Most rendering software is built upon the notion of geometric
space. Yet, a problem arises when we try to extend this concept of
man-made geometric objects into the realm of nature-made organic
People and plants are the nature-made organic objects that bring
life to your renderings and virtual worlds. Capturing this essence
of life eludes mathematicians, no matter how complex their
geometries or fractal algorithms. It is entirely for this reason
that organic objects that populate a scene should be developed from
the real world: capturing the life essence. Not doing so creates a
cold, lifeless, foreign and alien-like world, which certainly is not
the goal of any architect or artist trying to sell the client on a
Speed and Simplicity
The other reasons for the efficient use of 2D organic objects is
rendering speed and simplicity in development. 3D, VRML or virtual
reality models are built entirely from simple 3D objects that have a
2D "surface" texture map applied to them. The 2D organic objects
can be placed in simple rectangular polygons. As will be
demonstrated below, the area surrounding these objects is made
transparent so that the geometric border surrounding the 2D object
disappears, leaving only the object as it would appear naturally.
This technique works equally well for static renderings or dynamic
walk-through's. A "static" rendering is one where, while the
computer model was developed as a three-dimensional construction,
the rendered image is displayed from one set viewpoint. This
viewpoint is what we convey when discussing an architectural or
artists rendering and is used in at least 80% to 95% of all
real-world presentations. Often, these renderings are set up with
light sources to enhance the realism through the casting of shadows.
It is here that 2D photorealistic objects really outshine their 3D
counterparts: for simplicity, speed and life-like realism!
How to Do It
For each organic object, a tree for example, simply place a
proportionately sized polygon in the scene perpendicular to the
"camera" viewpoint. Assign the appropriate 2D image file to the
polygon as a "map" or "decal". In order to assure the proper shadow
angles, it may be necessary to first "flip" this image left to right
and save it with a new file name. This is easily done using any
paint or image processing software. If lighting is being used and
you want to cast a realistic shadow, add a second polygon of similar
size, bisecting the first one. Set the second polygon perpendicular
to the light source, then map the same image file to this polygon.

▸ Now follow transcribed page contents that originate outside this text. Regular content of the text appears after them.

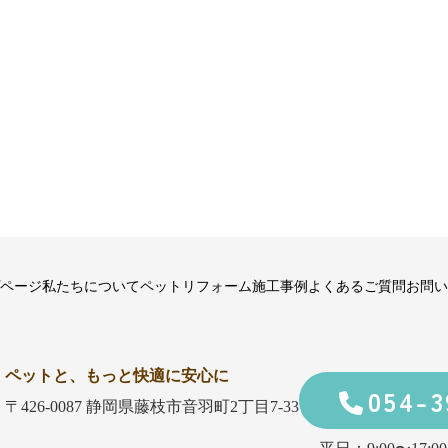
ページ
私たちについて
ペットリフォーム
施工事例
よくあるご質問
お問い
ペットと、もっと快適に安心に
054-3
〒426-0087 静岡県藤枝市音羽町2丁目7-33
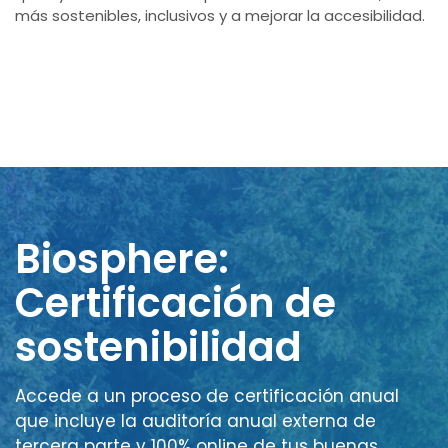
más sostenibles, inclusivos y a mejorar la accesibilidad.
Biosphere:
Certificación de
sostenibilidad
Accede a un proceso de certificación anual
que incluye la auditoría anual externa de
tercera parte y 100% online de tus buenas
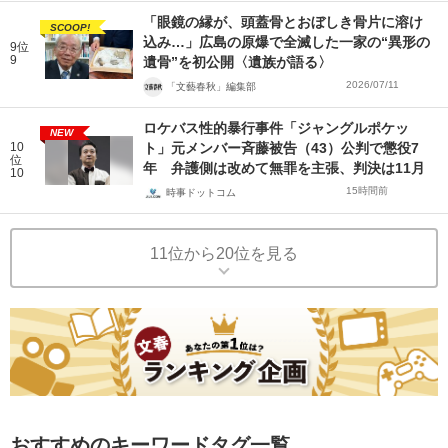
「眼鏡の縁が、頭蓋骨とおぼしき骨片に溶け
SCOOP!
込み…」広島の原爆で全滅した一家の“異形の
9位
9
遺骨”を初公開〈遺族が語る〉
2026/07/11
「文藝春秋」編集部
ロケバス性的暴行事件「ジャングルポケッ
NEW
10
ト」元メンバー斉藤被告（43）公判で懲役7
位
年 弁護側は改めて無罪を主張、判決は11月
10
15時間前
時事ドットコム
11位から20位を見る
おすすめのキーワードタグ一覧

When rendering in this manner, you have reduced your "face count"
from the potentially thousands it would take to simulate a tree
geometrically (a fake looking one at that) to only two faces. The
result is a real looking scene that retains the life-like essence so
necessary for real world simulation. Repeat this same procedure for
Dynamic 3D, VRML or virtual reality walk-through's operate in much
the same manner as above. By "linking" the polygons to the camera
and light source, as you move from point to point, the object always
appears to be facing you and doesn't become flat. Similarly, with a
moving light source over time (like the sun), linking the object
will maintain a realistic shadow pattern. If the animation portion
of your rendering software is unable to link and pivot objects in
this fashion, another technique works equally well.

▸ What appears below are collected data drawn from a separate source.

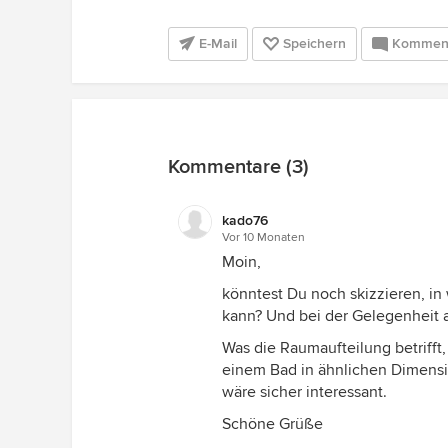
E-Mail
Speichern
Kommen
Kommentare (3)
kado76
Vor 10 Monaten
Moin,
könntest Du noch skizzieren, i
kann? Und bei der Gelegenheit au
Was die Raumaufteilung betrifft,
einem Bad in ähnlichen Dimensi
wäre sicher interessant.
Schöne Grüße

Place two or three bisecting polygons at 60 or 90 degree angles to
one another and map each with the same image. In this way, when
moving around the object, it never appears flat, as the next image
fills in for the last, always giving the appearance of a full
object. The perceptual realism to the eye and the users mind is
maintained, overcoming any criticism by those claiming the image
isn't truly three-dimensional.
Using 2D seamless texture maps and real world imagery, specifically
developed for enhancing 3D computer models in the manner outlined
above, is superior to any mathematically generated or geometrically
created object. The advantage of simplicity of model development,
rendering speed and most importantly life-like essence and realism,
demonstrates some of the many benefits gained with using 2D imagery
in a 3D world.